Segment Start: THE DATA
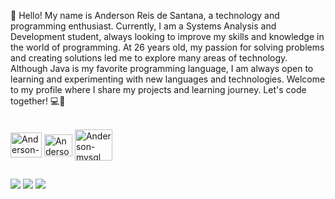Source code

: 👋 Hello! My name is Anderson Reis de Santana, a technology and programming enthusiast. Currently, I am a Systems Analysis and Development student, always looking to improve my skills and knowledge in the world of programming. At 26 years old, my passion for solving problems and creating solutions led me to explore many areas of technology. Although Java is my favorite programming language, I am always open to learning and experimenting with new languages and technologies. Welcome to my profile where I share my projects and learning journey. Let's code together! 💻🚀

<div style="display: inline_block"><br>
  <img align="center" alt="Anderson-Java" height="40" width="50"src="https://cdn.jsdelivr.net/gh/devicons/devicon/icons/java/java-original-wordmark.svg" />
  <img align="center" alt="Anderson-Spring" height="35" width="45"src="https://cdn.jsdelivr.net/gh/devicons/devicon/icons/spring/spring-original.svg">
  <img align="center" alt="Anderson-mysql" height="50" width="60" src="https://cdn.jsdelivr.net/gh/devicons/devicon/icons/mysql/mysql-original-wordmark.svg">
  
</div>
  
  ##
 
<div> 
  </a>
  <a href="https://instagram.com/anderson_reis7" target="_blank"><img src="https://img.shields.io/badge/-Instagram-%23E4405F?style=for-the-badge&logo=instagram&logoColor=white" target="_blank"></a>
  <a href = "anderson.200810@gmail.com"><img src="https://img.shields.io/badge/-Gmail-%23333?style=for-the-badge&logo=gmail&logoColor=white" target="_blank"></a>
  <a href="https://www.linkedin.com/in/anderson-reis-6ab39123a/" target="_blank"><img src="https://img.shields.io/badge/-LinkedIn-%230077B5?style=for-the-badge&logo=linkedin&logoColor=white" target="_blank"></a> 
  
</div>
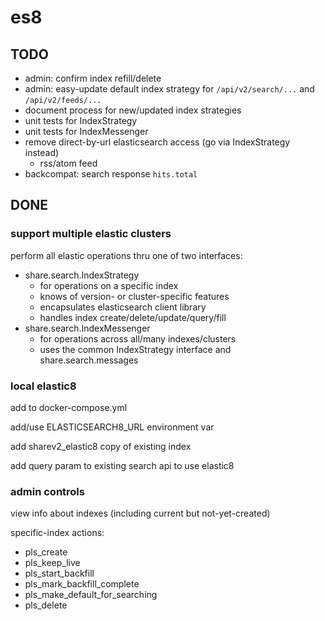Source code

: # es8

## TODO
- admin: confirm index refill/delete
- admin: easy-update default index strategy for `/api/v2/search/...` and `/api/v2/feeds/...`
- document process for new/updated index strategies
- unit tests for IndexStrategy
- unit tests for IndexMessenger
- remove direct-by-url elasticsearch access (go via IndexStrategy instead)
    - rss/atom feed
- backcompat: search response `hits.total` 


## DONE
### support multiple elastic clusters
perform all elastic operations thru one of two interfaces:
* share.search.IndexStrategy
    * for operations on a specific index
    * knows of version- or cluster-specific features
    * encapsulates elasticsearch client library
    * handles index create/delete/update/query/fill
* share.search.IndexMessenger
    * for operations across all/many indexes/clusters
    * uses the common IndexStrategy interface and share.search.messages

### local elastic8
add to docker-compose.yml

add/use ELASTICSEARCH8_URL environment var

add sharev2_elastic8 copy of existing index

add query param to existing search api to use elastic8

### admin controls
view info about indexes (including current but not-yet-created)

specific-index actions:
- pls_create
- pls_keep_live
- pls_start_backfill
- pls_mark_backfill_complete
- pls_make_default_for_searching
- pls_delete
Segment End: THE DATA
All that is wanted is a faithful reproduction of the line above with "a specific index", the line with "interface and share.search.messages", and every line in between.

    * for operations on a specific index
    * knows of version- or cluster-specific features
    * encapsulates elasticsearch client library
    * handles index create/delete/update/query/fill
* share.search.IndexMessenger
    * for operations across all/many indexes/clusters
    * uses the common IndexStrategy interface and share.search.messages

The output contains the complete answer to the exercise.